The sweetness blunts the satirical edge more often than it should, most frequently in the film’s final third. But when Problem Child is at its least predictable, and most malicious, it is a spiky, spirited hoot.

Written by Scott Alexander (a graduate of HBO’s Tales from the Crypt) and Larry Karaszewski, the movie is a cross between Dennis the Menace and The Omen. Seven-year-old Junior (Michael Oliver) is an angelic-faced, smart-mouthed orphan who spends most of his time plotting new torments for the long-suffering nuns at St. Brutus Orphanage. Why is he such a little monster? Well, he’s the product of a broken home. Or, to be more precise, he’s the product of 30 different broken homes, all of which he broke himself.

Junior’s latest would-be parents: Ben (John Ritter), a gentle-natured suburbanite who yearns to be a terrific father; and Flo (Amy Yasbeck), who views children as the ultimate yuppie status symbols. Unfortunately, Ben and Flo can’t conceive a child on their own. Even more unfortunately, they get conned into adopting the terror of St. Brutus.
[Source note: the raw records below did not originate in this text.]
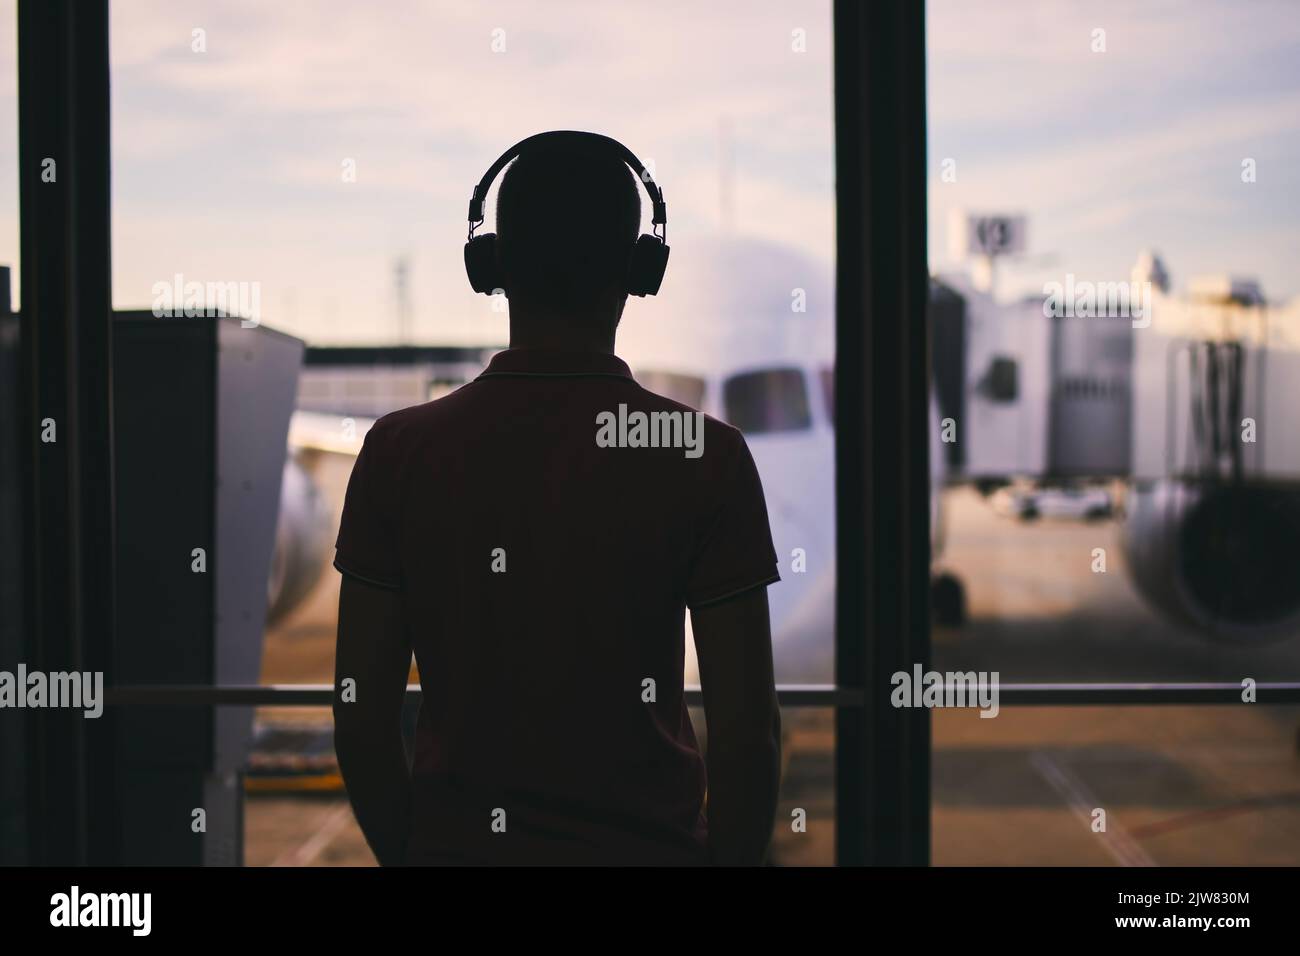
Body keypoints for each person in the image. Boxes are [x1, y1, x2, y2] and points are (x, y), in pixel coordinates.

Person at [332, 131, 782, 866]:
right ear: (639, 269)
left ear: (494, 266)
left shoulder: (398, 452)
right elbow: (747, 736)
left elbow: (359, 717)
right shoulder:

Only a few minutes after Junior arrives at his new home, he manages to set fire to his room and blame the “accident” on faulty wiring. Things go downhill after that. The family cat, a camping trip with neighbors, the sporting-goods store where Ben works for his blow-hard father (Jack Warden), a birthday party for a spoiled little girl — nothing is safe from this ingeniously destructive child.

Ben starts out reading How to Be a Great Dad. Before long, however, he’s looking elsewhere for answers — he reads The Exorcist.

Meanwhile, Junior’s pen pal decides to pay a surprise visit. This is even worse news than you might think, because Junior’s buddy is Martin Beck (Michael Richards), a prison escapee also known as The Bow Tie Killer.

Dennis Dugan, an actor making his debut as a feature film director, doesn’t make the absolute most of a bad situation. But he does have some gleefully misanthropic fun. Problem Child works best when it takes a skeptical view of parental pride, and questions whether, deep down, most other kids aren’t potentially as malevolent as Junior. The only difference seems to be, Junior at least has the courage of his own misanthropy.

John Ritter plays Ben as a basically decent fellow, unburdened by ulterior motives, but even he isn’t spared the sting of the movie’s buzzsaw humor. Indeed, if Ritter weren’t such a likable actor, Ben might be written off as a complete goof for taking so long to discipline Junior.

Amy Yasbeck plays Flo with hilariously transparent selfishness and, surprisingly, untapped reserves of lust. Gilbert Gottfried is aptly obnoxious as an orphanage official, and Michael Richards, who was a delightfully dopey kiddie-show host in U.H.F., plays Martin Beck with the right mixture of lunacy and menace. As Junior, Michael Oliver is effectively unaffected, so that the worst mischief seems perfectly natural for him. If I were this kid’s father, I’d be plenty worried.